Results: Cerebrospinal fluid (CSF) BD-tau decreased after treatment in the AD cohort; however, no change was seen in bvFTD or p-tau217 in either cohort. CSF t-tau and p-tau181 correlated with BD-tau in AD (r = 0.9113 and 0.7746, p < 0.0001) and bvFTD (r = 1.0 and r = 0.79, p < 0.05). CSF BD-tau did not correlate with serum or plasma BD-tau in bvFTD.

Discussion: CSF BD-tau shows potential as a biomarker of treatment effect in AD but not bvFTD. Further research is needed to investigate this effect in blood-based samples and in other neurodegenerative diseases. Trial registration: ACTRN12611001200976, ACTRN12617001218381.

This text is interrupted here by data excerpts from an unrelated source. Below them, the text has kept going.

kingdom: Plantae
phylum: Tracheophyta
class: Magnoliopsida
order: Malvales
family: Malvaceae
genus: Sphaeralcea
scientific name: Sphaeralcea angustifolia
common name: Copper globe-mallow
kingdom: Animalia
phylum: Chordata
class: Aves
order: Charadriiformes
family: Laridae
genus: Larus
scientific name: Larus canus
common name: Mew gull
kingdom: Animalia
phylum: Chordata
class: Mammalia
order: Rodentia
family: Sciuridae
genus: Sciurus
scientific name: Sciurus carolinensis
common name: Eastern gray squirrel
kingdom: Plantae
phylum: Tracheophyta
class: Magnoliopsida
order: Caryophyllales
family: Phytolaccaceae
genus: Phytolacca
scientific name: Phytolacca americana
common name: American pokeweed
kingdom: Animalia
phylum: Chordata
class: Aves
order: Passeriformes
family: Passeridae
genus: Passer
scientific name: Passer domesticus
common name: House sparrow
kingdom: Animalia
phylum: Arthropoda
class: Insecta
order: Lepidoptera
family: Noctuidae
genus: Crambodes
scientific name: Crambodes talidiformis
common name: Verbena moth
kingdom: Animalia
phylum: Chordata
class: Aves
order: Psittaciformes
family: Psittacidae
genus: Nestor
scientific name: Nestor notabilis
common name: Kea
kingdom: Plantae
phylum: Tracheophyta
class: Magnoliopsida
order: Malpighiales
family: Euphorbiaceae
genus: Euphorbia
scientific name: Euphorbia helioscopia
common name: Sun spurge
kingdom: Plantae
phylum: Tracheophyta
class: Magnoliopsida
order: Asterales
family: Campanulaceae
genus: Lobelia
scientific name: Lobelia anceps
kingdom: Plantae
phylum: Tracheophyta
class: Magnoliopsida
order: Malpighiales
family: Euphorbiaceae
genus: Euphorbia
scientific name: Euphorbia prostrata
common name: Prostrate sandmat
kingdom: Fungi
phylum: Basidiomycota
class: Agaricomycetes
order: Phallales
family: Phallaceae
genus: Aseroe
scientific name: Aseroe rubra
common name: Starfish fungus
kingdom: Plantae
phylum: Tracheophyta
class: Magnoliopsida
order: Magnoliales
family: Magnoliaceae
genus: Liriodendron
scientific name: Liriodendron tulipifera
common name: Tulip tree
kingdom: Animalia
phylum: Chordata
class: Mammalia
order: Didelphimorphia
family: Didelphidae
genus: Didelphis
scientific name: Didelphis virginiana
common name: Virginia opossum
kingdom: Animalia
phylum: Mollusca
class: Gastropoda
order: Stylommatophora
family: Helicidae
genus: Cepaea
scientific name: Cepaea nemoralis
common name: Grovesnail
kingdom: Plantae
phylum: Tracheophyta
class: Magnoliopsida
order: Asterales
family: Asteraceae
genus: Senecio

Highlights: Cerebrospinal fluid (CSF) brain-derived tau (BD-tau) levels decreased with sodium selenate treatment in patients with Alzheimer's disease (AD).CSF BD-tau levels did not change with sodium selenate treatment in bvFTD.Baseline CSF BD-tau correlated with CSF total tau (t-tau) and phosphorylated tau-181 (p-tau181) in AD and behavioral variant frontotemporal dementia (bvFTD).Baseline serum and plasma BD-tau levels did not correlate with CSF BD-tau in bvFTD.CSF p-tau217 did not change with sodium selenate treatment in AD or bvFTD.

Keywords: Alzheimer's disease; anti‐tau treatment; behavioral variant frontotemporal dementia; brain‐derived tau; fluid biomarkers; treatment effect.